• **Exercise brief**
In which lines of the data does the string "negative" appear? Copy every one.

• **Available data**
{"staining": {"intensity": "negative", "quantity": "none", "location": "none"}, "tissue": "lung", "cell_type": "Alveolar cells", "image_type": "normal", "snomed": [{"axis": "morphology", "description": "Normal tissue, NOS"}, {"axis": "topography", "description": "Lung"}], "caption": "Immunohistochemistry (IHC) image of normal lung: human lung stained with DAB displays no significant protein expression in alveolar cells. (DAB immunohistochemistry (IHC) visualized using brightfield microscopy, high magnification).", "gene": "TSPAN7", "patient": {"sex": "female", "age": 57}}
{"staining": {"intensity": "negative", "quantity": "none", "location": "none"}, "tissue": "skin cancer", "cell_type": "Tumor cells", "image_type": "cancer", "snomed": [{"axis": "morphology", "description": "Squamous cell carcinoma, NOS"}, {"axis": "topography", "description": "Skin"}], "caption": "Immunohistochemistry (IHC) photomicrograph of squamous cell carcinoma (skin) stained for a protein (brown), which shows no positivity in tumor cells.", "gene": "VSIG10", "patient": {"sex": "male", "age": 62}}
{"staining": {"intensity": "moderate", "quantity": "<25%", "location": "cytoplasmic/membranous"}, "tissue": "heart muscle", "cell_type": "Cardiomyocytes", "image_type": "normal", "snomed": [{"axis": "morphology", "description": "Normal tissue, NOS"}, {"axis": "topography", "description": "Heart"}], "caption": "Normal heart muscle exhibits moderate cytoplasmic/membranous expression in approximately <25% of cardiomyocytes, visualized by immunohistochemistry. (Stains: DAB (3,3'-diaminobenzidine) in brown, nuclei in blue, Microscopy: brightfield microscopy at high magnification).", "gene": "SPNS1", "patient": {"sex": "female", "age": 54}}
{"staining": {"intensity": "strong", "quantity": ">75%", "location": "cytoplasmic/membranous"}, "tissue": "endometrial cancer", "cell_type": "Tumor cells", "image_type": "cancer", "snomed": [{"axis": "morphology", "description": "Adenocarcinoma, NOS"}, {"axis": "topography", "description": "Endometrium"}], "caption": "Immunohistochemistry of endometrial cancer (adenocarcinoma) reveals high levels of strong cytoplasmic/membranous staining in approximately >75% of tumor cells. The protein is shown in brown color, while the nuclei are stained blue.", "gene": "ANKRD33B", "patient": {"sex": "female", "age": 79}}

• **The answer**
{"staining": {"intensity": "negative", "quantity": "none", "location": "none"}, "tissue": "lung", "cell_type": "Alveolar cells", "image_type": "normal", "snomed": [{"axis": "morphology", "description": "Normal tissue, NOS"}, {"axis": "topography", "description": "Lung"}], "caption": "Immunohistochemistry (IHC) image of normal lung: human lung stained with DAB displays no significant protein expression in alveolar cells. (DAB immunohistochemistry (IHC) visualized using brightfield microscopy, high magnification).", "gene": "TSPAN7", "patient": {"sex": "female", "age": 57}}
{"staining": {"intensity": "negative", "quantity": "none", "location": "none"}, "tissue": "skin cancer", "cell_type": "Tumor cells", "image_type": "cancer", "snomed": [{"axis": "morphology", "description": "Squamous cell carcinoma, NOS"}, {"axis": "topography", "description": "Skin"}], "caption": "Immunohistochemistry (IHC) photomicrograph of squamous cell carcinoma (skin) stained for a protein (brown), which shows no positivity in tumor cells.", "gene": "VSIG10", "patient": {"sex": "male", "age": 62}}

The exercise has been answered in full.